Kids need an hour of exercise a day for optimum health. It used to be commonplace to find children running around and playing in the streets of their neighborhoods, naturally expending energy and getting exercise. Play active indoor games. Put the remote away and organize some active indoor games. You can play tag perhaps crawling tag, so that you keep messes to a minimum , hide-and-seek, or Simon Says think jumping jacks and stretches. Try activity-based video games , such as those from Wii and Kinect which are played standing up and moving around—simulating dancing, skateboarding, soccer, bowling, or tennis.
Once your child gains in confidence, get away from the screen and play the real thing outside. Get active outside with your child. Take a walk together, bike around the neighborhood, explore a local park, visit a playground, or play in the yard.
If it makes sense for your neighborhood and schedule, walk to and from activities and school. Do chores together. Mopping, sweeping, taking out trash, dusting or vacuuming burns a surprising number of calories. Enroll children in after school sports or other activities. If your budget allows, sign your child up to play a sport or get involved in an activity where they are physically active.
Sometimes having a goal in mind can motivate even the most reluctant exercisers. Be sure to celebrate when you accomplish this feat. Remember how important it is for you to be a positive role model—so you may have to cut down on your own viewing habits, too.

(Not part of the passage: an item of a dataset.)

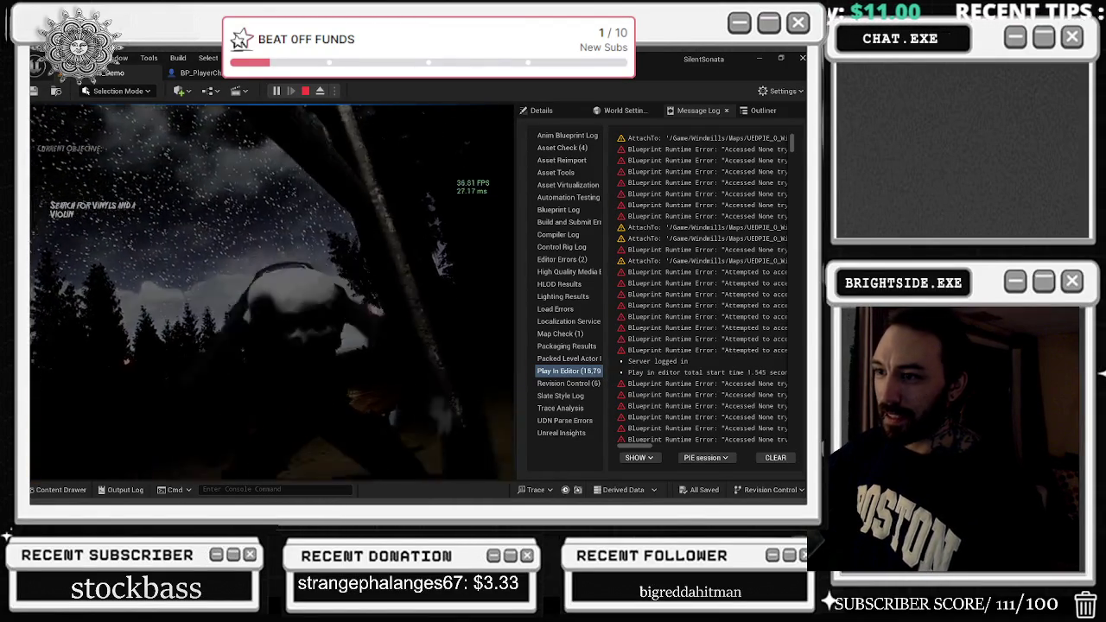
# Playtest the enemy's new behaviour in the viewport, then stop the session.
pyautogui.press('Escape')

As a parent, few things are cuter than your full-cheeked baby or the chubby knees of your toddler. For some children, however, that adorable baby fat may turn into a health concern. Today, nearly one out of four children and teens in developed countries are overweight or obese. Those extra pounds put kids at risk for developing serious health problems, including diabetes, heart disease, and asthma. Childhood obesity also takes an emotional toll.
Healthy eating is important at any age, but becomes even more so as we reach midlife and beyond. As well as keeping your body healthy, eating well can also be the key to a positive outlook and staying emotionally balanced. Rather, it should be all about enjoying fresh, tasty food, wholesome ingredients, and eating in the company of friends and family.